30. Oktober 2015

In den Augen der Armen begegnet dir Gott

Die Armen, immer wieder die Armen ruft Papst Franziskus der Kirche in Erinnerung. Das Geld, das viele Geld werfen einige Medien der Kirche immer wieder vor. Vor fünfzig Jahren haben einige Bischöfe im Katakombenpakt für sich persönlich eine Entscheidung getroffen.

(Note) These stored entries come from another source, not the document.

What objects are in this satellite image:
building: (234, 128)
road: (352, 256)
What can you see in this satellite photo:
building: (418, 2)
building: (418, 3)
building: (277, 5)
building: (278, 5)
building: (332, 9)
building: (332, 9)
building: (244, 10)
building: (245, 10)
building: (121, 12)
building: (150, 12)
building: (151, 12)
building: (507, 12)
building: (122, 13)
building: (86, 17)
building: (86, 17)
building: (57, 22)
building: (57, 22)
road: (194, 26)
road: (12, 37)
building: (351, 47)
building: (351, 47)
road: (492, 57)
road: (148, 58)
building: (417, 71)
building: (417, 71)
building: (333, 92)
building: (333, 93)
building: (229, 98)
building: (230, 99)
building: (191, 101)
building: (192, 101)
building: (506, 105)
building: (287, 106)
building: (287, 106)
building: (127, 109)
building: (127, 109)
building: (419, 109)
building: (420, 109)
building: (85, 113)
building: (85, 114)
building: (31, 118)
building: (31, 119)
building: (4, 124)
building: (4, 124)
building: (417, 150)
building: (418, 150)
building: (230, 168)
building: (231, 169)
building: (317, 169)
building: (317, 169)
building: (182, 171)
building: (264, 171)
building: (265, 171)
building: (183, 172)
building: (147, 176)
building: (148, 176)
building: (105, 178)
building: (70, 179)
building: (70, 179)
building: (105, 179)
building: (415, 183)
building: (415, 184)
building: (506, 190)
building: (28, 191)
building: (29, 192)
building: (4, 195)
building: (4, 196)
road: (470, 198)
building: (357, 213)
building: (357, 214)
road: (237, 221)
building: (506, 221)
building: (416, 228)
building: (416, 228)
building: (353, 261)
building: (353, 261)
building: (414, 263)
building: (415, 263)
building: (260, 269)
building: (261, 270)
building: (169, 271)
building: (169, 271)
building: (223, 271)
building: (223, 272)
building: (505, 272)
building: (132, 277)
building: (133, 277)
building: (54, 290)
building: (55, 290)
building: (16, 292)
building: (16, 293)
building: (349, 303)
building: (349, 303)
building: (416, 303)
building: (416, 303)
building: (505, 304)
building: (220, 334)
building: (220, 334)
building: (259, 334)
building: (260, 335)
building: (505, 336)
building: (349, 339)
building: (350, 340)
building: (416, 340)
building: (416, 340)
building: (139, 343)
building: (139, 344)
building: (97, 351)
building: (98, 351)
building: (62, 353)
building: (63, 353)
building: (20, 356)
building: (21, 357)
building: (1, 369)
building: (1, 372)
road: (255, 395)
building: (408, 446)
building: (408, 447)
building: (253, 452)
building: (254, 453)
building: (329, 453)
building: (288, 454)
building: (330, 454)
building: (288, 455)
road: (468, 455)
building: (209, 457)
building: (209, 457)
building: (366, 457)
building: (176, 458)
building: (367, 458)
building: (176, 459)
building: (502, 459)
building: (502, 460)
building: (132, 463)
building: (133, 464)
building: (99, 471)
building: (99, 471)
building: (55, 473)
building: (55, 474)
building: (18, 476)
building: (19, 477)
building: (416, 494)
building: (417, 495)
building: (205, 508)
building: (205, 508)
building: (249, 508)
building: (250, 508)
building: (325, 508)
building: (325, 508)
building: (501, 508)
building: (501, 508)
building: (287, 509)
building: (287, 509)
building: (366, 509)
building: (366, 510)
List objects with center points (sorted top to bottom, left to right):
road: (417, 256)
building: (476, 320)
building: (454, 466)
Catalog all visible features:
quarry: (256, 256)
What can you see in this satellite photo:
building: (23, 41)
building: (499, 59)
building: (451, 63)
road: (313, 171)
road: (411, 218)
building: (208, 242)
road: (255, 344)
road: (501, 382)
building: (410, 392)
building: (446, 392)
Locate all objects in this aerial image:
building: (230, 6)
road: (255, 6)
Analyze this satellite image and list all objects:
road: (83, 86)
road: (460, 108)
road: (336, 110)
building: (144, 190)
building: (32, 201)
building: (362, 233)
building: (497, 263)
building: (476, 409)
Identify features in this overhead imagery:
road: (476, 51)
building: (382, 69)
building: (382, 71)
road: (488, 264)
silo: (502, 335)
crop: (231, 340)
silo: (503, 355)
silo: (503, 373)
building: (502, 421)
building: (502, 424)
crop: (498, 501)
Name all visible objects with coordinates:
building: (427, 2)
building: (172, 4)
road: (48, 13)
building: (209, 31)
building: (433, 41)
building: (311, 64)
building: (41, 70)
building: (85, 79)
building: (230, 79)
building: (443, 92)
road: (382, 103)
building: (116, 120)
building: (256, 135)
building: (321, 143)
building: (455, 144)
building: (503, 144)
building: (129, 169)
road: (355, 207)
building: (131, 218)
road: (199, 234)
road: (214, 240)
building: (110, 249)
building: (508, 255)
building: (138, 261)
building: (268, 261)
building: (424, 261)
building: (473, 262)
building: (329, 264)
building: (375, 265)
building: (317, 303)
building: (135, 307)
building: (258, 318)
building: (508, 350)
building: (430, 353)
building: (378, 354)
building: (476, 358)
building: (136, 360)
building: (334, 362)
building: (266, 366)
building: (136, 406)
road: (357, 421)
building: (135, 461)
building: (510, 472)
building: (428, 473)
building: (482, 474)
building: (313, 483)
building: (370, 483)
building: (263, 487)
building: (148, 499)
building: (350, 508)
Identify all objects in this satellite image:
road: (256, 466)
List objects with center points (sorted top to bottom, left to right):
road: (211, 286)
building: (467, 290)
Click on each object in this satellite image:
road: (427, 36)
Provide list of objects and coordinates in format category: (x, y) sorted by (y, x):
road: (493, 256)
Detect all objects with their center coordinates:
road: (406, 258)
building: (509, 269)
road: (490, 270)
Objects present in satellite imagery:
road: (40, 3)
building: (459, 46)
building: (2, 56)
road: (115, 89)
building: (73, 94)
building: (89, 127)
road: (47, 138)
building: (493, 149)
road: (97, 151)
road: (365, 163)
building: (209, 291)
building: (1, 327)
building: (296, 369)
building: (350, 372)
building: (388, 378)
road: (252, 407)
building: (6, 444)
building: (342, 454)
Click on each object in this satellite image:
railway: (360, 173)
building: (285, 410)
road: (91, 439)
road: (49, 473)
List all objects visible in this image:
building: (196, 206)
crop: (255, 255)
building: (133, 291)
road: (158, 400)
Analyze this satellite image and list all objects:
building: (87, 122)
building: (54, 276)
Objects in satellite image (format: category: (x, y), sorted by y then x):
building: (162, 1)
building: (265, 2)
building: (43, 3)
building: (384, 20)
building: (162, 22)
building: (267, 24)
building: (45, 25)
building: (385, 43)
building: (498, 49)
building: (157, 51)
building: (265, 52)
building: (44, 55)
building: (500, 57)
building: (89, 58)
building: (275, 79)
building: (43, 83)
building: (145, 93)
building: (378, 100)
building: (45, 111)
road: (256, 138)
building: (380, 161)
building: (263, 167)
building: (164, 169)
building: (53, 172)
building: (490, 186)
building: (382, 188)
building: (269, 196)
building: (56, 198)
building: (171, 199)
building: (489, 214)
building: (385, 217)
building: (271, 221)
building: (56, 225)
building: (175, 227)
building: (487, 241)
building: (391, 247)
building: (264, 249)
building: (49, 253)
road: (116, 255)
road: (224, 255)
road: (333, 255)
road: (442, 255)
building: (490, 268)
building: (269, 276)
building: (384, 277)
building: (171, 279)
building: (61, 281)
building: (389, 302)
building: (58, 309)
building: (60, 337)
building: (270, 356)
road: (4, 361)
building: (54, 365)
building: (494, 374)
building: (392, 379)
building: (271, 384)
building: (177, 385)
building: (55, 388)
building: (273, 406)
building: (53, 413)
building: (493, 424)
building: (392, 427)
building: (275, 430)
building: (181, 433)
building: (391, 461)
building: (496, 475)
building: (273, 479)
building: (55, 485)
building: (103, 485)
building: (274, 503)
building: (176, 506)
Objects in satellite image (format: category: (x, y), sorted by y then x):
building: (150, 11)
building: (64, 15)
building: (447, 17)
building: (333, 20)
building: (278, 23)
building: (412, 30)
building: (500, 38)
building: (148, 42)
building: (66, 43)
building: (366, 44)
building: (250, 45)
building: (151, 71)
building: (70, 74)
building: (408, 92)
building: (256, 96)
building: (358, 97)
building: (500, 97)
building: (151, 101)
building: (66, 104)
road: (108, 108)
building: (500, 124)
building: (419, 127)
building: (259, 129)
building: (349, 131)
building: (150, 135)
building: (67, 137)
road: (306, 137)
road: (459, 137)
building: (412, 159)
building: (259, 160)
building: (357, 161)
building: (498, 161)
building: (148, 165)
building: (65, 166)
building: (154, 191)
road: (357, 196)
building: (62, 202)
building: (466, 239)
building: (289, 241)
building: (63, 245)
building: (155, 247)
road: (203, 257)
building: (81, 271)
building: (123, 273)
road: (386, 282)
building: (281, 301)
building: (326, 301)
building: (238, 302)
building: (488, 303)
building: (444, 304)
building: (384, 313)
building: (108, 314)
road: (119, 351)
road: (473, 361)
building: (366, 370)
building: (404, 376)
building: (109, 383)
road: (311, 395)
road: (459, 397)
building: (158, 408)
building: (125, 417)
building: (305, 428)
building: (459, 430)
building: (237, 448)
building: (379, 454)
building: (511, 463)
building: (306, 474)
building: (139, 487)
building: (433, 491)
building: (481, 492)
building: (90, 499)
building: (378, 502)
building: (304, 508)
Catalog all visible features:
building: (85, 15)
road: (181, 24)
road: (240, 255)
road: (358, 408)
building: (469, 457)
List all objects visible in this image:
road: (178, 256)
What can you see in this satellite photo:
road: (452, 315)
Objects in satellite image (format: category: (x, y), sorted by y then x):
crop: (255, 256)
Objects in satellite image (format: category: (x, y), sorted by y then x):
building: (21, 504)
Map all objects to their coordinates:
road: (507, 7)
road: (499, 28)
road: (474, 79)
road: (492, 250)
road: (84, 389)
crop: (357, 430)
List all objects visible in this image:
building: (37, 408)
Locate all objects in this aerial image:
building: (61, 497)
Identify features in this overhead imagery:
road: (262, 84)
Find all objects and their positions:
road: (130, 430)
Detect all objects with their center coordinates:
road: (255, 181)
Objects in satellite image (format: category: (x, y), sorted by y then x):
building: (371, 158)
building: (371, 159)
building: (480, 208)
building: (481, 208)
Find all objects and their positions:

Gott helfe uns, unseren Vorsätzen treu zu bleiben. – Mit diesen Worten schließt das Manifest des „Katakombenpakts“, einer Selbstverpflichtung von 40 Bischöfen aus der ganzen Welt, die sich am 16. November 1965 in den Domitilla-Katakomben Roms trafen, um dieses wegweisende und bis heute beispielhafte Dokument zu unterzeichnen. Nur drei Wochen vor dem Abschluss des 2. Vatikanischen Konzils am 8. Dezember 1965 setzten sie damit ein starkes Signal für eine „Kirche der Armen“ und brachten ein Dokument in Umlauf, das im Lauf der Jahre noch von etwa 500 weiteren Bischöfen unterzeichnet wurde – und dessen Vorsätze wohl bis heute eine Herausforderung darstellen. 





 

Zur Armut ermutigt



Inspiriert waren die Bischöfe von mehreren Impulsen, dass die Kirche (wieder) mehr zu einer Kirche für die Armen werden müsse. Prominentester Vertreter dieser Forderung war Papst Johannes XXIII., der in einer Rundfunkansprache am 11.09.1962 die Gläubigen nicht nur zum Gebet für das Gelingen des Konzils aufforderte, sondern auch betonte: „Den unterentwickelten Ländern zeigt sich die Kirche so, wie sie ist und sein will, als die Kirche aller, besonders aber als die Kirche der Armen.“ Der französische Theologe Paul Gauthier hat diesen Impuls aufgegriffen und zu Konzilsbeginn 2.000 Exemplare eines Dokuments an die Konzilsväter verteilt, in dem er eine „Kirche für die Armen“ forderte. Und auch der Dominikanertheologe Yves Congar schärfte das Bewusstsein vieler Konzilsväter durch seine Studie „Für eine dienende und arme Kirche“.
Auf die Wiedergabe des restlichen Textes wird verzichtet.